HB 1135 -- STATE ADMINISTRATIVE RULES REVIEW
SPONSOR: Smith (150)
COMMITTEE ACTION: Voted "do pass" by the Committee on Downsizing
State Government by a vote of 12 to 1.
Upon the request by a state agency to the Joint Committee on
Administrative Rules and the Secretary of State and after
publication in the Missouri Register, this bill authorizes the
Secretary of State to make non-substantive changes to the Code of
State Regulations to update the agency's name, address, phone, or
website information which are needed because of statutory changes
or executive orders.
Within 60 days after receipt by an agency of a written petition
filed by an individual requesting it to adopt, amend, or repeal a
rule, the bill requires the agency to submit a written response
to the petitioner and a copy of the response to the Joint
Committee on Administrative Rules and the Commissioner of
Administration containing its determination, along with a concise
summary of the basis for its determination. If the agency
determines that the rule merits amendment or recision, it must
initiate the applicable proceedings. The joint committee may
refer comments or recommendations regarding the rule to the
General Assembly for further action.
The bill specifies that any administrative rules filed by a state
agency on or after August 28, 2012, must automatically terminate
10 years after its effective date. Any rule in effect on August
28, 2012, will expire as follows:
(1) Rules which became effective on or before December 31, 1989,
will expire June 30, 2015;
(2) Rules which became effective between January 1, 1990, and
December 31, 1995, will expire June 30, 2016;
(3) Rules which became effective between January 1, 1996, and
December 31, 2000, will expire June 30, 2017;
(4) Rules which became effective between January 1, 2001, and
December 31, 2005, will expire June 30, 2018;
(5) Rules which became effective between January 1, 2006, and
December 31, 2007, will expire June 30, 2019; and
(6) Rules which became effective between January 1, 2008, and
August 28, 2012, including all rules filed but not yet effective
as of August 28, 2012, will expire June 30, 2020.

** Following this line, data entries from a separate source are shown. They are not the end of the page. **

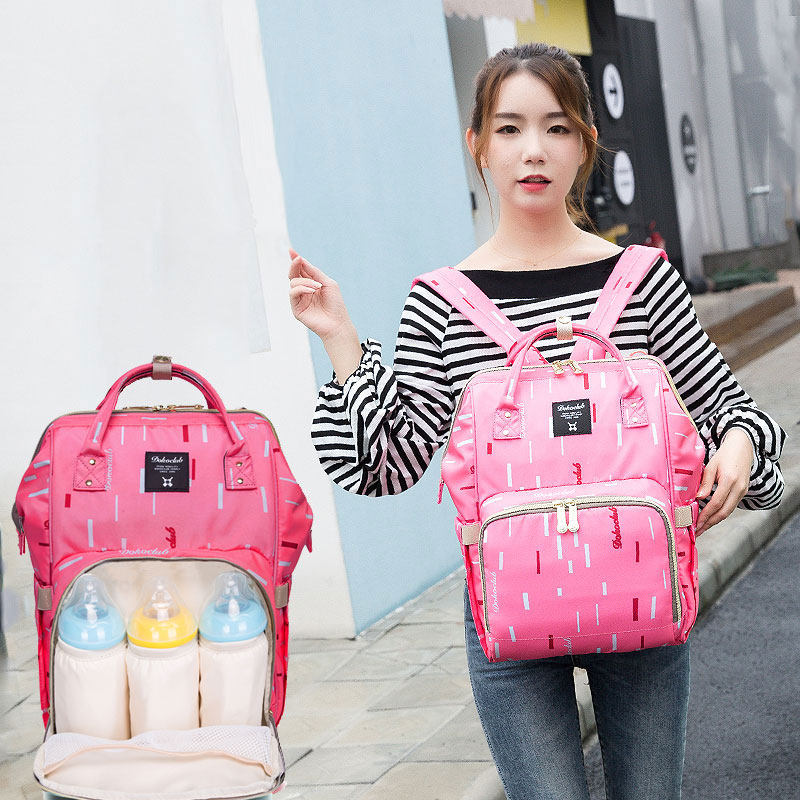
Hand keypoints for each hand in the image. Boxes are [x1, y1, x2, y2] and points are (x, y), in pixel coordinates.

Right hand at [288, 249, 361, 383]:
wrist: (338, 323)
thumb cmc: (335, 304)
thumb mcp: (327, 283)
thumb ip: (314, 272)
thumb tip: (301, 260)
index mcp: (312, 284)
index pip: (301, 270)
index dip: (296, 260)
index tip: (291, 251)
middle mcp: (304, 291)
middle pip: (293, 274)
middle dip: (295, 265)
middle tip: (298, 259)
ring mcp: (299, 300)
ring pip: (293, 282)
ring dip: (305, 281)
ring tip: (317, 287)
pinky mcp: (296, 309)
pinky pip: (292, 293)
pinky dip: (301, 289)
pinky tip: (312, 291)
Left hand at [695, 428, 753, 534]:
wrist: (743, 447)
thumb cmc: (724, 455)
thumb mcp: (711, 466)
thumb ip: (705, 483)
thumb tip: (697, 499)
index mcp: (730, 480)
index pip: (716, 503)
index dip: (705, 516)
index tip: (694, 524)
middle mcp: (739, 488)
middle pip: (723, 512)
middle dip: (709, 524)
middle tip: (696, 532)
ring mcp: (743, 491)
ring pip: (728, 512)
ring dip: (714, 521)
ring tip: (701, 528)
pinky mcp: (743, 492)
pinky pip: (730, 507)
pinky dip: (720, 514)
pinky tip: (710, 518)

If an agency wants to continue the effectiveness of a rule beyond
its scheduled termination date, the agency must re-establish the
rule at least once every 10 years.
For each rule, amendment, or repromulgation filed on or after
August 28, 2012, the agency must review the rule to determine
whether the rule continues to be necessary, considering the
purpose, scope, and intent of the statute under which the rule
was adopted; whether the rule is obsolete; whether the rule
duplicates, overlaps, or conflicts with other rules or statutes;
whether a less restrictive, more narrowly tailored or alternative
rule could adequately protect the public to accomplish the same
statutory purpose; whether the rule needs to be amended or
rescinded to reduce regulatory burdens on individuals,
businesses, or political subdivisions to eliminate unnecessary
paperwork; and whether the rule incorporates a text or other
material by reference and, if so, whether the text or material
meets statutory requirements.
The Joint Committee on Administrative Rules must provide a report
on a semi-annual basis to state departments and the Secretary of
State and must post the information on its website detailing
which rules are scheduled to terminate within two years of the
date of the report. In no event must the inclusion or non-
inclusion of a rule in a report affect the scheduled termination
date of a rule. The state agency with authority to establish a
rule must ultimately remain responsible for monitoring the
effectiveness of its rules.
FISCAL NOTE: Estimated Net Cost on General Revenue Fund of $0 in
FY 2013, $0 in FY 2014, and Unknown over $100,000 in FY 2015. No
impact on Other State Funds in FY 2013, FY 2014, and FY 2015.
PROPONENTS: Supporters say that the bill gives the Secretary of
State the authority to make technical changes to rules.
Currently, regulations do not sunset and this will be a step
toward regulatory reform.
Testifying for the bill were Representative Smith (150); and
National Federation of Independent Business.
OPPONENTS: There was no opposition voiced to the committee.
OTHERS: Others testifying on the bill say that it will identify
rules that are obsolete or overly burdensome and remove them,
update them, or take other action that is necessary. A more
targeted approach that identifies the specific rules that need
review may allow for more thoughtful consideration of the action
Testifying on the bill was Office of Administration.